Description :

About the Role :

We are seeking an experienced DevOps Engineer to join our infrastructure team, with a strong focus on managing and optimizing GPU-based compute environments for machine learning and deep learning workloads.

In this role, you will be responsible for the end-to-end infrastructure lifecyclefrom provisioning with Terraform/Ansible to deploying ML models using modern frameworks like Hugging Face and Ollama.

Key Responsibilities :

- Manage infrastructure using Terraform and Ansible

- Deploy and monitor Kubernetes clusters with GPU support (including NVIDIA drivers and H100 SXM integration)

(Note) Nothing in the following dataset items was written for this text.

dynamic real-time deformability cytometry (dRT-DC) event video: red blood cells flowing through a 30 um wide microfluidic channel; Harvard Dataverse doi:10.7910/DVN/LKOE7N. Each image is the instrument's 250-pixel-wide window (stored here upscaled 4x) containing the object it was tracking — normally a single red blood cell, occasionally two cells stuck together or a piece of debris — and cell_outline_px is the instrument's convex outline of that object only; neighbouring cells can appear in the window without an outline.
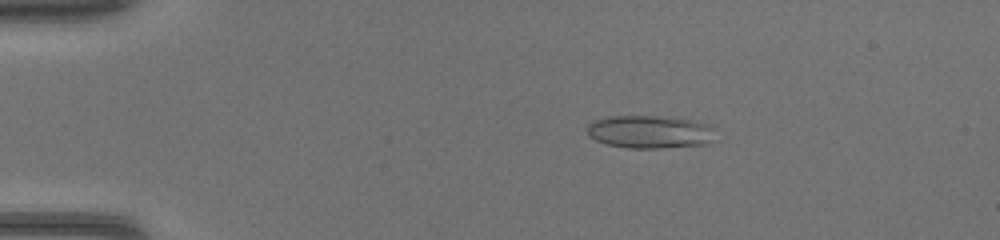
{"species": "common noctule bat (a hibernating species)", "species_latin": "Nyctalus noctula", "temperature_condition": "warm", "stored_images_in_passage": 45, "camera_frame_rate_fps": 3000, "um_per_image_px": 0.085, "animal": {"sex": "female", "body_mass_g": 17.0, "forearm_length_mm": 48.0}, "frame": {"image": 1, "passage_image": 8, "time_ms": 2.333, "image_size_px": [1000, 240], "cell_outline_px": [[712, 140], [708, 144], [660, 148], [628, 148], [608, 144], [596, 140], [588, 136], [588, 124], [592, 120], [608, 116], [660, 116], [692, 120], [708, 124], [712, 128]], "centroid_in_image_um": [55.2, 11.2], "position_along_channel_um": 29.8, "area_um2": 24.57}}
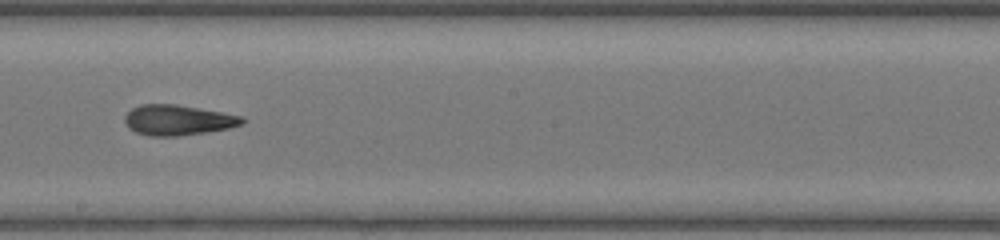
{"frame": {"image": 2, "passage_image": 26, "time_ms": 8.333, "image_size_px": [1000, 240], "cell_outline_px": [[244, 124], [228, 128], [204, 132], [176, 136], [148, 136], [136, 132], [128, 128], [124, 120], [124, 116], [132, 108], [140, 104], [176, 104], [244, 116]], "centroid_in_image_um": [15.1, 10.2], "position_along_channel_um": 233.1, "area_um2": 20.75}}
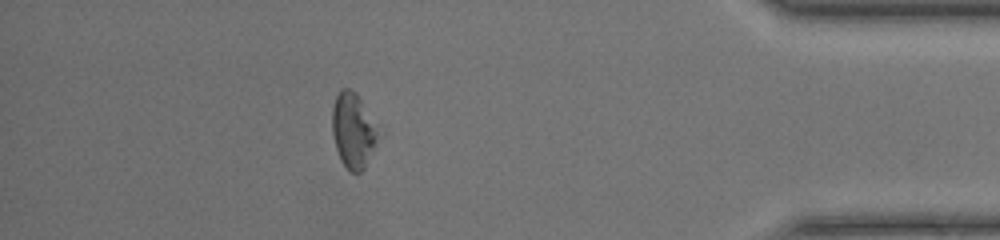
{"frame": {"image": 3, "passage_image": 40, "time_ms": 13.0, "image_size_px": [1000, 240], "cell_outline_px": [[384, 132], [364, 168], [360, 172], [352, 172], [340, 160], [336, 148], [332, 132], [332, 108], [336, 96], [340, 88], [348, 88], [356, 92]], "centroid_in_image_um": [30.09, 11.06], "position_along_channel_um": 405.1, "area_um2": 20.87}}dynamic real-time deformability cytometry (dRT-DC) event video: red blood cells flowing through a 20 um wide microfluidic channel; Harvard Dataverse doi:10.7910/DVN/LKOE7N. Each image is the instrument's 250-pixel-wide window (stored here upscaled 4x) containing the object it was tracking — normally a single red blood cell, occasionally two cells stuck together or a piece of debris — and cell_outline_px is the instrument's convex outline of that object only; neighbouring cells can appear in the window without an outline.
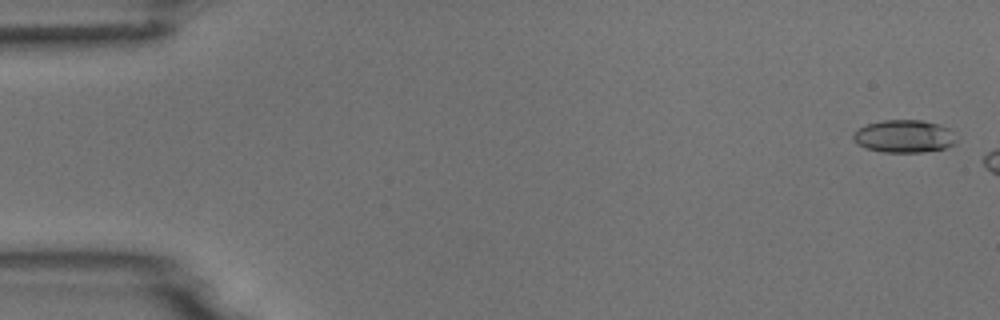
{"species": "common noctule bat (a hibernating species)", "species_latin": "Nyctalus noctula", "temperature_condition": "room temperature", "stored_images_in_passage": 3, "camera_frame_rate_fps": 3000, "um_per_image_px": 0.085, "animal": {"sex": "male", "body_mass_g": 18.8}, "frame": {"image": 1, "passage_image": 1, "time_ms": 0.0, "image_size_px": [1000, 320], "cell_outline_px": [[956, 144], [944, 148], [924, 152], [884, 152], [868, 148], [856, 144], [852, 140], [852, 136], [860, 128], [868, 124], [884, 120], [920, 120], [940, 124], [948, 128], [956, 140]], "centroid_in_image_um": [76.85, 11.59], "position_along_channel_um": 8.1, "area_um2": 19.48}}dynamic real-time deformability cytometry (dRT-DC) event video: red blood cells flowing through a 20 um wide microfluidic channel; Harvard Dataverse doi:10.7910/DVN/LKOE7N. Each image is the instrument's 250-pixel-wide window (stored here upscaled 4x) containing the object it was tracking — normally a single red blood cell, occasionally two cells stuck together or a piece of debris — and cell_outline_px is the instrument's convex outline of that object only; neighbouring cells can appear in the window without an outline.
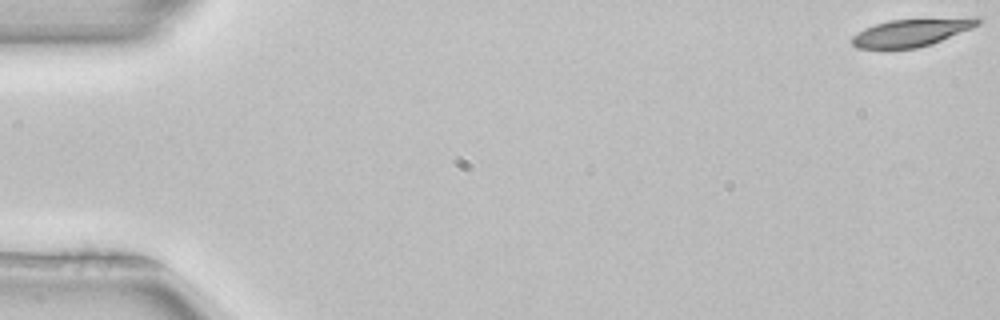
{"species": "common noctule bat (a hibernating species)", "species_latin": "Nyctalus noctula", "temperature_condition": "room temperature", "stored_images_in_passage": 53, "camera_frame_rate_fps": 3000, "um_per_image_px": 0.085, "animal": {"sex": "female", "body_mass_g": 22.7, "forearm_length_mm": 54.2}, "frame": {"image": 1, "passage_image": 1, "time_ms": 0.0, "image_size_px": [1000, 320], "cell_outline_px": [[984, 20], [980, 24], [972, 28], [932, 44], [916, 48], [856, 48], [848, 40], [852, 36], [864, 28], [888, 20], [976, 16]], "centroid_in_image_um": [77.53, 2.74], "position_along_channel_um": 7.5, "area_um2": 20.69}}
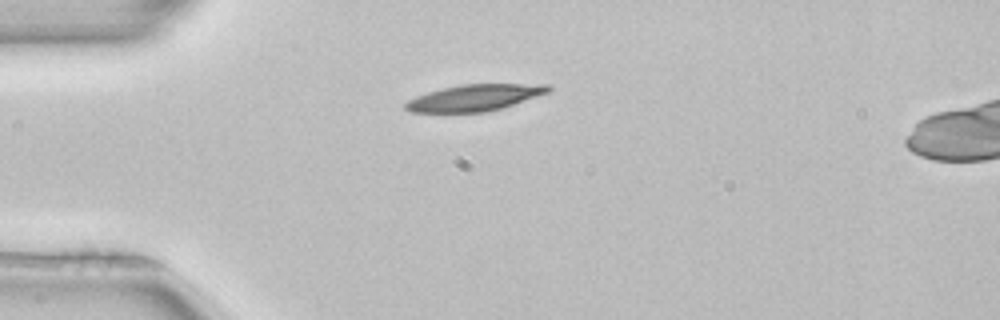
{"frame": {"image": 2, "passage_image": 14, "time_ms": 4.333, "image_size_px": [1000, 320], "cell_outline_px": [[552, 88], [548, 92], [500, 108], [484, 112], [408, 112], [404, 108], [404, 104], [408, 100], [416, 96], [428, 92], [460, 84], [548, 84]], "centroid_in_image_um": [40.29, 8.3], "position_along_channel_um": 44.7, "area_um2": 21.68}}
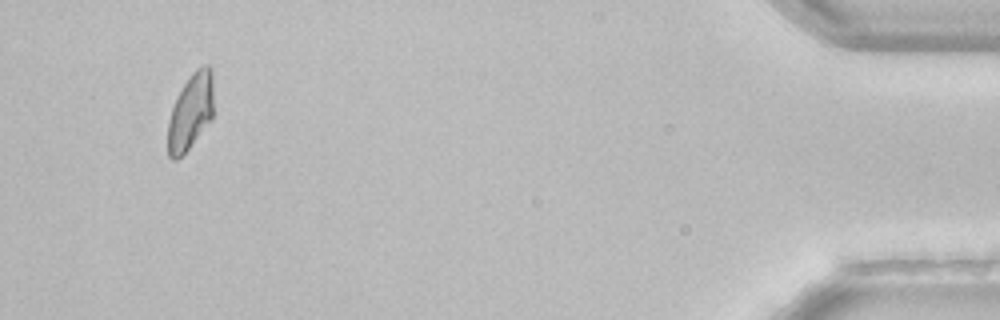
{"frame": {"image": 3, "passage_image": 50, "time_ms": 16.333, "image_size_px": [1000, 320], "cell_outline_px": [[212, 120], [188, 148], [176, 160], [172, 160], [168, 156], [168, 120], [176, 96], [192, 72], [196, 68], [204, 64], [208, 64], [212, 68]], "centroid_in_image_um": [16.2, 9.47], "position_along_channel_um": 419.0, "area_um2": 20.23}, "authors_computed_cell_mechanics": {"area_um2": 21.4438, "velocity_mm_per_s": 3.9331, "shape_relaxation_time_tau1_ms": 2.5143, "shape_relaxation_time_tau2_ms": null, "deformation_change_tau1": 0.1297, "deformation_change_tau2": null}}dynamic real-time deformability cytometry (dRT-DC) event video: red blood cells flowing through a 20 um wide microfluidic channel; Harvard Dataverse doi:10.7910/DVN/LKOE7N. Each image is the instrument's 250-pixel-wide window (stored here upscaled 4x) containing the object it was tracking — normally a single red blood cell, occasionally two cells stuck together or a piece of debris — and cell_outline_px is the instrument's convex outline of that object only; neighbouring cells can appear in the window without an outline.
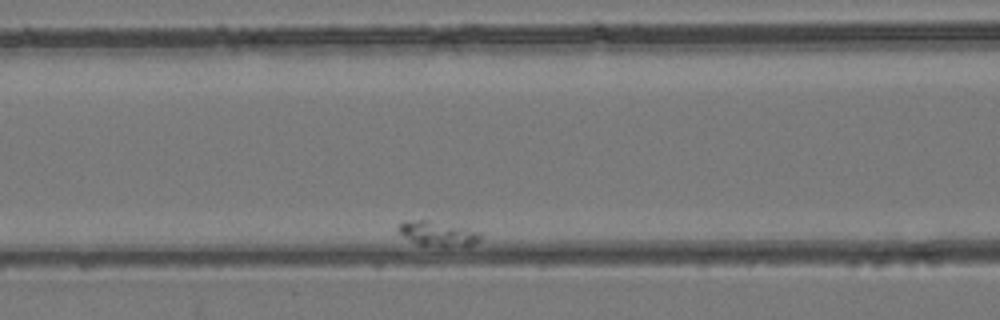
{"species": "common noctule bat (a hibernating species)", "species_latin": "Nyctalus noctula", "temperature_condition": "room temperature", "stored_images_in_passage": 10, "camera_frame_rate_fps": 3000, "um_per_image_px": 0.085, "animal": {"sex": "female", "body_mass_g": 24.6, "forearm_length_mm": 56.2}, "frame": {"image": 1, "passage_image": 4, "time_ms": 3.333, "image_size_px": [1000, 320], "cell_outline_px": [[480, 240], [472, 244], [448, 248], [440, 248], [420, 244], [404, 236], [396, 228], [404, 220], [428, 220], [464, 228], [480, 232]], "centroid_in_image_um": [37.2, 19.88], "position_along_channel_um": 129.4, "area_um2": 11.73}}
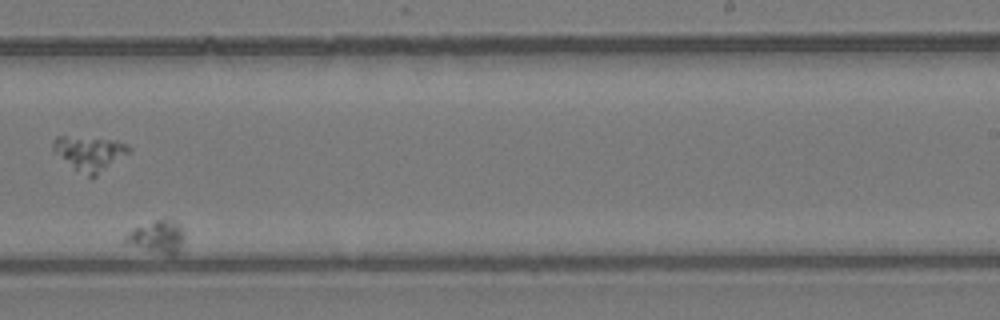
{"frame": {"image": 2, "passage_image": 9, "time_ms": 9.0, "image_size_px": [1000, 320], "cell_outline_px": [[184, 240], [180, 252], [176, 256], [168, 256], [124, 244], [120, 240], [128, 232], [136, 228], [156, 220], [168, 220], [176, 224], [184, 232]], "centroid_in_image_um": [13.33, 20.21], "position_along_channel_um": 275.7, "area_um2": 11.33}}
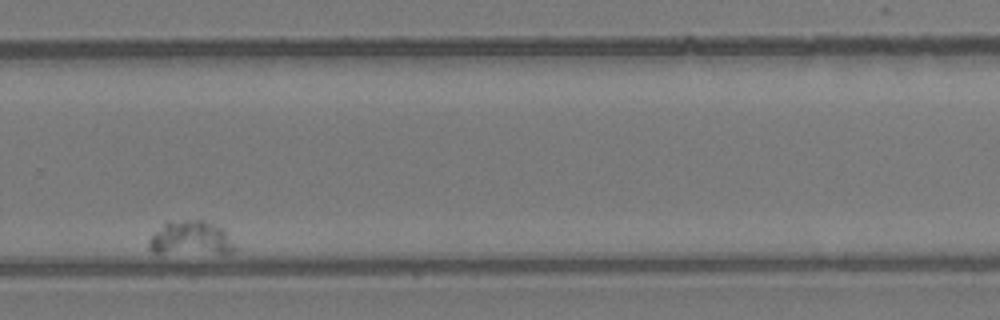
{"frame": {"image": 3, "passage_image": 10, "time_ms": 10.333, "image_size_px": [1000, 320], "cell_outline_px": [[236, 248], [232, 252], [152, 252], [148, 248], [148, 240], [168, 220], [204, 220], [224, 228]], "centroid_in_image_um": [16.21, 20.21], "position_along_channel_um": 313.6, "area_um2": 16.65}}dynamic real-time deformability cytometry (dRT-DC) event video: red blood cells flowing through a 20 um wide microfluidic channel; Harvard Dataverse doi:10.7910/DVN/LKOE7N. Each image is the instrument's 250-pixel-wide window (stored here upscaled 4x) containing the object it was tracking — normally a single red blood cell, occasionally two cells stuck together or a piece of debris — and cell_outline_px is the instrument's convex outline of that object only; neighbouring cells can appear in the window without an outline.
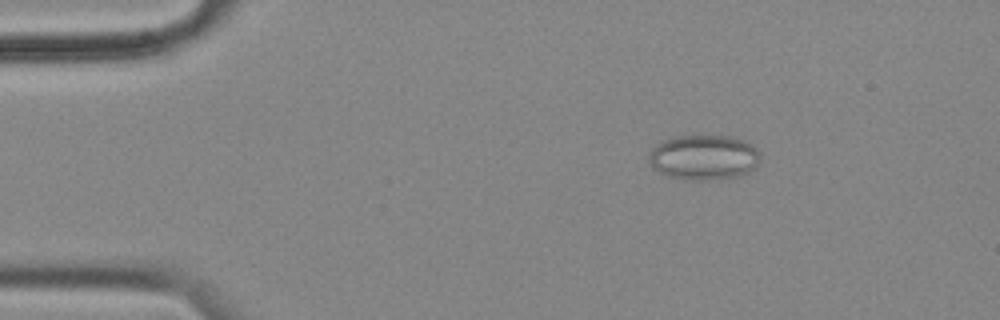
{"species": "common noctule bat (a hibernating species)", "species_latin": "Nyctalus noctula", "temperature_condition": "cold", "stored_images_in_passage": 8, "camera_frame_rate_fps": 3000, "um_per_image_px": 0.085, "animal": {"sex": "female", "body_mass_g": 18.4}, "frame": {"image": 1, "passage_image": 3, "time_ms": 0.667, "image_size_px": [1000, 320], "cell_outline_px": [[760, 160], [756, 168], [748, 172], [736, 176], [696, 180], [692, 180], [668, 176], [652, 168], [648, 160], [648, 156], [652, 148], [656, 144], [672, 136], [692, 132], [728, 136], [744, 140], [756, 148], [760, 156]], "centroid_in_image_um": [59.79, 13.31], "position_along_channel_um": 25.2, "area_um2": 29.94}}
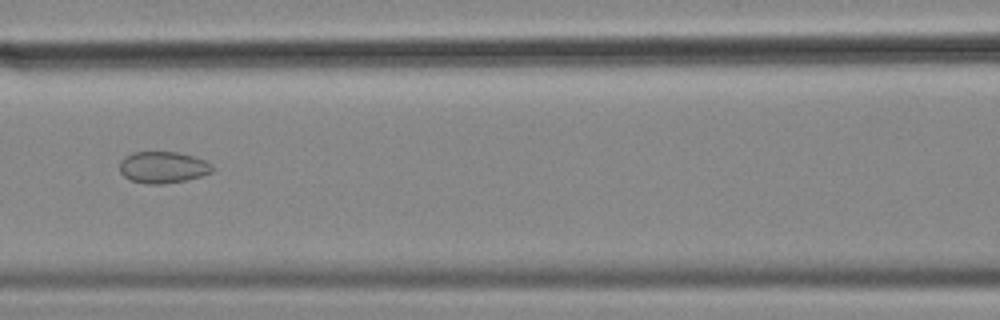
{"frame": {"image": 2, "passage_image": 7, "time_ms": 2.0, "image_size_px": [1000, 320], "cell_outline_px": [[212, 172], [200, 176], [184, 180], [160, 184], [148, 184], [132, 180], [124, 176], [120, 172], [120, 160], [124, 156], [132, 152], [176, 152], [192, 156], [204, 160], [212, 164]], "centroid_in_image_um": [13.82, 14.21], "position_along_channel_um": 152.8, "area_um2": 16.88}}
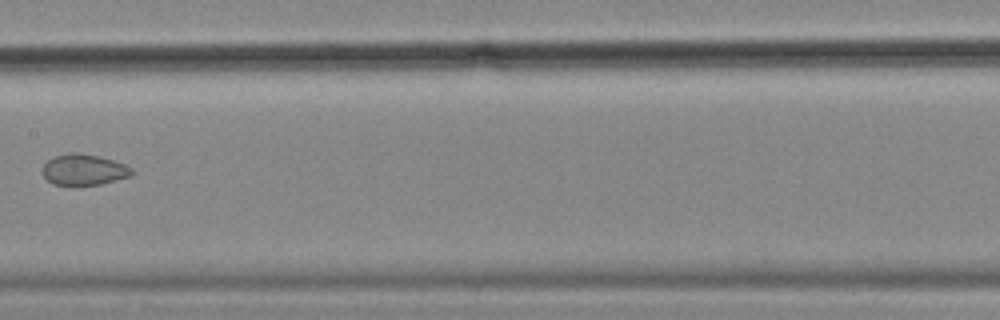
{"frame": {"image": 3, "passage_image": 8, "time_ms": 2.333, "image_size_px": [1000, 320], "cell_outline_px": [[136, 172], [132, 176], [100, 184], [80, 188], [52, 184], [40, 172], [44, 164], [52, 156], [68, 152], [76, 152], [100, 156], [124, 164], [132, 168]], "centroid_in_image_um": [7.1, 14.45], "position_along_channel_um": 200.3, "area_um2": 16.94}}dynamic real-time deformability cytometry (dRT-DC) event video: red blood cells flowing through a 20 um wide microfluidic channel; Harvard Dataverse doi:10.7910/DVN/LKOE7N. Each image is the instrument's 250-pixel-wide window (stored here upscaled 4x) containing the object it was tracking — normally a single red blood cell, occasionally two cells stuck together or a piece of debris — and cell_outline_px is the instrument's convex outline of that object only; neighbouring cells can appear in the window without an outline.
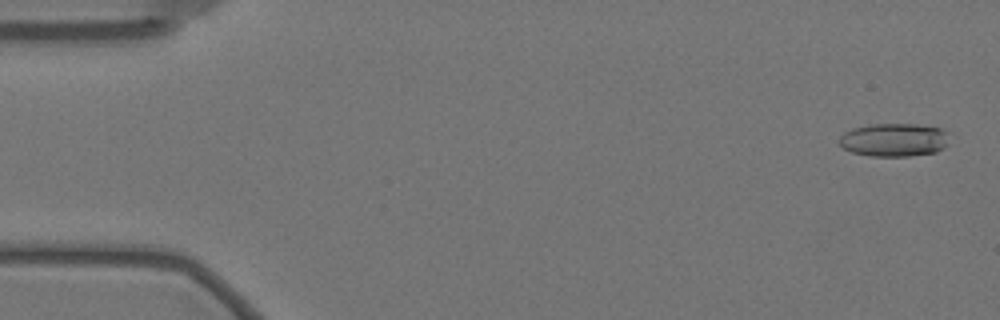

- Implement and manage inferencing frameworks such as Ollama, Hugging Face, etc.

- Support containerization (Docker), logging (EFK), and monitoring (Prometheus/Grafana)

- Handle GPU resource scheduling, isolation, and scaling for ML/DL workloads

- Collaborate closely with developers, data scientists, and ML engineers to streamline deployments and performance

Required Skill Set :

- 5- 8 years of hands-on experience in DevOps and infrastructure automation

- Proven experience in managing GPU-based compute environments

- Strong understanding of Docker, Kubernetes, and Linux internals

- Familiarity with GPU server hardware and instance types

- Proficient in scripting with Python and Bash

- Good understanding of ML model deployment, inferencing workflows, and resource utilization/metering

Nice to Have :

- Experience with AI/ML pipelines

- Knowledge of cloud-native technologies (AWS/GCP/Azure) supporting GPU workloads

- Exposure to model performance benchmarking and A/B testing